Yesterday I had leftover soya mince and veggies stuff for breakfast before going out and doing my grocery shopping. While I was out I had a bag of gummy candies and some of my favourite popcorn for… lunch I guess. Dinner was a big lovely plate of brussels sprouts and bacon! I also had a chocolate bar and a 9bar for snacks.
Today I had eggs and mushrooms for breakfast WHOA BIG CHANGE. I couldn’t find spinach. I think this is the first week I haven’t bought spinach with my groceries since September… it’s a mild obsession. I snacked on protein yogurt, a 9bar, and hazelnuts throughout the afternoon today and had chicken curry with soya mince for dinner. My goal this week is to finish my jars of red chili paste and thai basil before I leave!
Overall today and yesterday have been pretty nice and relaxing (despite having to finish up and hand in a project yesterday). All I have to do this weekend is read a novel for my illustration class, which should be enjoyable. I’m going to have a little repeat of last weekend and go spend my afternoon at the coffee shop after I finish up my shopping. I’ve been sleeping in, doing lots of yoga, trying to eat more, and I feel like my energy levels are getting better. I haven’t had any weird stomach pains lately either! Things are lookin’ up.
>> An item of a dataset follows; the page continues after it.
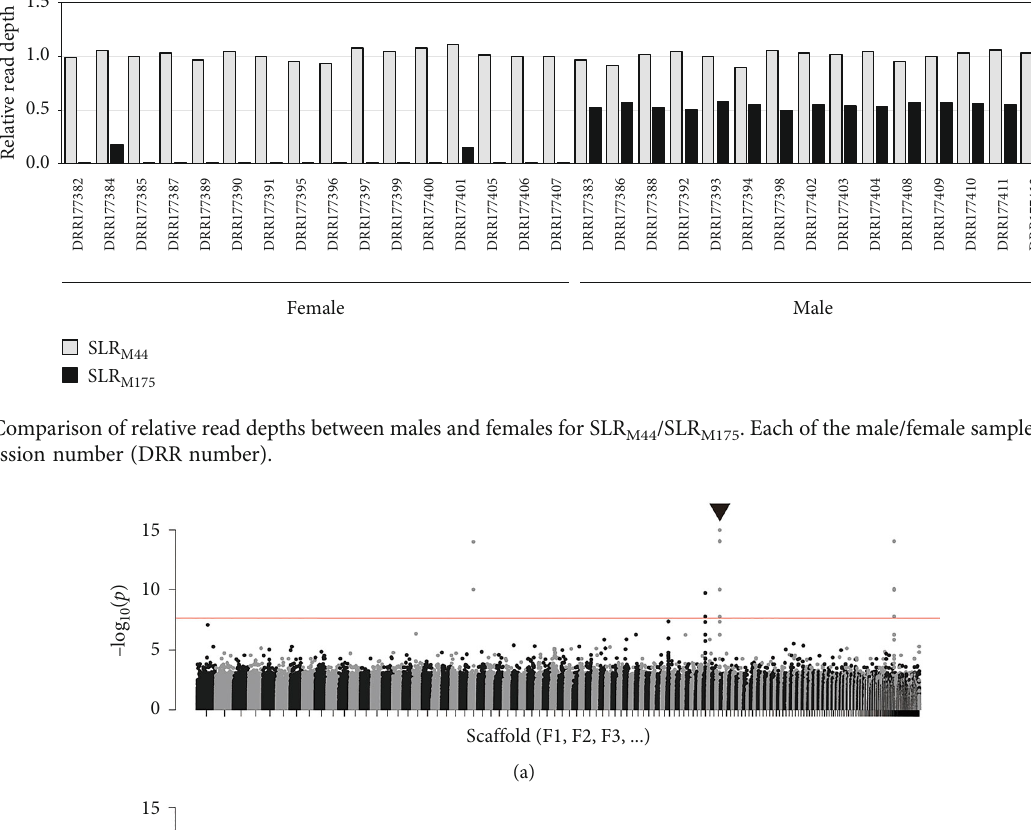
/SLR . Each of the male/female samples is indicated M44 M175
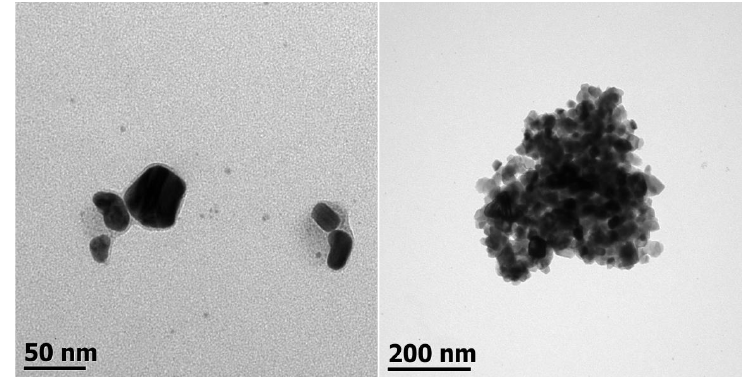
Figure 2. Electronic Transmission Microscope (TEM) images of silver nanoparticles (TEM JEOL JEM-1010 60–80 kV, Digital Micrograph 3.1 digital camera GatanBioscan 1k × 1k). Author´s own images.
I’m just gonna talk about these days together.
Yesterday I was feeling quite crappy. I let myself have the day off to relax and just eat a tonne of the junk food I wanted and do absolutely nothing. It was great. I had Haribo gummies and chocolate for “breakfast” while I did my grocery shopping. I did come home and have a big lunch with eggs and proscuitto and spinach. Had a pint of Ben & Jerry’s for dinner. Ice cream generally makes me feel better when I have stomach issues, and so this was a nice relief. Thank god I am not lactose intolerant.
Today I was back on track. Had protein yogurt topped with cashews, cinnamon, and ginger for breakfast, and then made chicken and cashew thai red curry for lunch/dinner. I ate one portion at 5, then another at 6, thinking I was hungry. I just ate an Eat Natural bar a few minutes ago, and now I’m thinking this isn’t hungry feeling, this is stomach pain.
Guys, I dunno what’s going on. I’m not eating anything that seems like it would trigger a stomach ache, I didn’t even buy dates this week because I thought they were the problem, and I’m still getting weird, kind of stabby (not really… punchy? wringy?) pain in my stomach after I eat. Also, I’m still tiiiired. I don’t know if this is because I’m still maybe sick or not absorbing nutrients or what, but man. I’m not impressed.
To recap, things I have eliminated that haven’t made a difference:
I dunno, maybe it’s broccoli or something weird?
TOMORROW THERE WILL BE TWO WEEKS LEFT. TWO WEEKS!! I have never been so excited to go to sleep every night in my life.
On that note, I forgot to take pictures today. Oops!
Breakfast was my leftover cauliflower and buckwheat. Lunch was a couple of hard-boiled eggs, a carrot, some hazelnuts, and a 9bar. Dinner was a spinach and cheese omelette. I ate backwards today!
My ears were both plugged today which sucked, because I was talking to a lot of people and constantly had to ask them to repeat themselves. I shot Peter Salmon at school today, and was working with the editor of the school newspaper, which was more fun and less intimidating than I anticipated.
My stomach however, has been questionable all day and was rumbling and tumbling and just really causing a fuss over what seems to be nothing. It didn’t hurt today, but things are definitely not working as they usually are. At least I just have tomorrow to finish up this week’s groceries and start anew friday!